Convergence of the best cost function value across optimization iterations for PSO (blue), WOA (red), and GOA (green); inset highlights iterations 400–1000.
Figure 15 further details the optimization dynamics by plotting the entire population of evaluated solutions over time, explicitly separating collision-free candidates from colliding ones or each optimizer (PSO in blue, WOA in green, and GOA in magenta). The upper panel shows the distribution of colliding samples , where cost values remain in a high range and exhibit limited improvement. The lower panel reports the feasible region , where solutions concentrate within a narrow low-cost band and the refinement process takes place. In both panels, markers represent individual evaluated particles/agents, while the thick solid curves depict the smoothed trend of the population. The broken y-axis is used to emphasize the large numerical gap between the colliding and collision-free regimes and to improve the readability of late-stage improvements in the feasible band.
The trend of the feasible subset clearly differentiates the optimizers: PSO exhibits the steepest and most sustained decrease in the trend, indicating consistent late-stage improvement once feasibility is reached; WOA also reduces the feasible cost over time but with a milder slope, suggesting slower exploitation; and GOA shows the weakest improvement, with a comparatively flat feasible trend that aligns with its higher best-cost values. Overall, this distribution-level view reinforces the convergence curves by showing that PSO not only attains the best final solution but also maintains a stronger refinement tendency within the collision-free basin, while WOA and especially GOA display progressively less effective improvement in the feasible region.
○ ○ ○
What you will do -
(a) According to the passage on optimizer convergence, which optimizer shows the steepest and most sustained decrease in the trend of the feasible subset?
(b) Extend the passage on optimizer convergence, picking up after its last sentence.
The records that follow are material separate from the optimizer passage.

Provided data -
○ ○ ○
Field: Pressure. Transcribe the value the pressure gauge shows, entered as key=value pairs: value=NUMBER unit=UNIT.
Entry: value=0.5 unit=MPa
○ ○ ○
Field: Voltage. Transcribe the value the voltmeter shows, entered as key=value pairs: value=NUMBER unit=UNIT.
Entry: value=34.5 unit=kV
○ ○ ○
Written responses -
(a) PSO.

(b)
Cost-function scatter of all evaluated candidates over iterations (PSO/WOA/GOA), split into infeasible (fcost>1) and feasible (fcost<1) regimes.
Figure 16 translates the collision-free optimization outcomes into an execution-oriented metric by mapping the feasible subset into the corresponding trajectory execution time. In this view, lower values indicate faster motions, and the curves reveal how each optimizer improves time efficiency as the search progresses over the one-hour budget. WOA (red) exhibits the earliest rapid decrease, reaching a low-time basin relatively quickly, while PSO (blue) shows a more delayed but stronger late-stage refinement, eventually converging to the best final execution time. In contrast, GOA (green) remains comparatively flat and higher throughout the run, indicating limited improvement in time efficiency once feasibility is achieved. The dashed line represents the minimum theoretical time obtained from the straight-line translation between the pick and place positions (ignoring obstacles and reorientation), highlighting the performance gap imposed by the rack constraints and the required cooperative manipulation.
Trajectory execution time estimated from collision-free candidates for the three optimization algorithms (PSO, blue; WOA, red; GOA, green).
6.2. Performance Comparison
Table 1 consolidates the performance in terms of feasibility, search efficiency, and motion efficiency under the hyperparameter settings reported in Appendix A. First, PSO demonstrates a clear advantage in reaching feasibility quickly, requiring only 4 iterations to obtain the first feasible solution (IFFS) and 19 s in wall-clock time (TFFS). By comparison, WOA and GOA require 10 iterations and approximately 44–45 s, respectively, before producing a feasible trajectory. Second, the iteration throughput over one hour is comparable across methods (816–847 iterations), suggesting that the observed performance differences stem primarily from the search dynamics and solution quality, not from computational speed. Finally, the most relevant outcome for the rack pick-and-place task—how fast the robot can execute the resulting motion—follows the same ordering: PSO yields the shortest execution time (TET = 6.825 s), WOA is slightly slower (7.330 s), and GOA produces the slowest motion (8.525 s). Metaheuristic performance can be sensitive to hyperparameter choices; therefore, while Appendix A provides the configuration used to ensure a fair and reproducible comparison, different parameterizations may lead to quantitatively different outcomes.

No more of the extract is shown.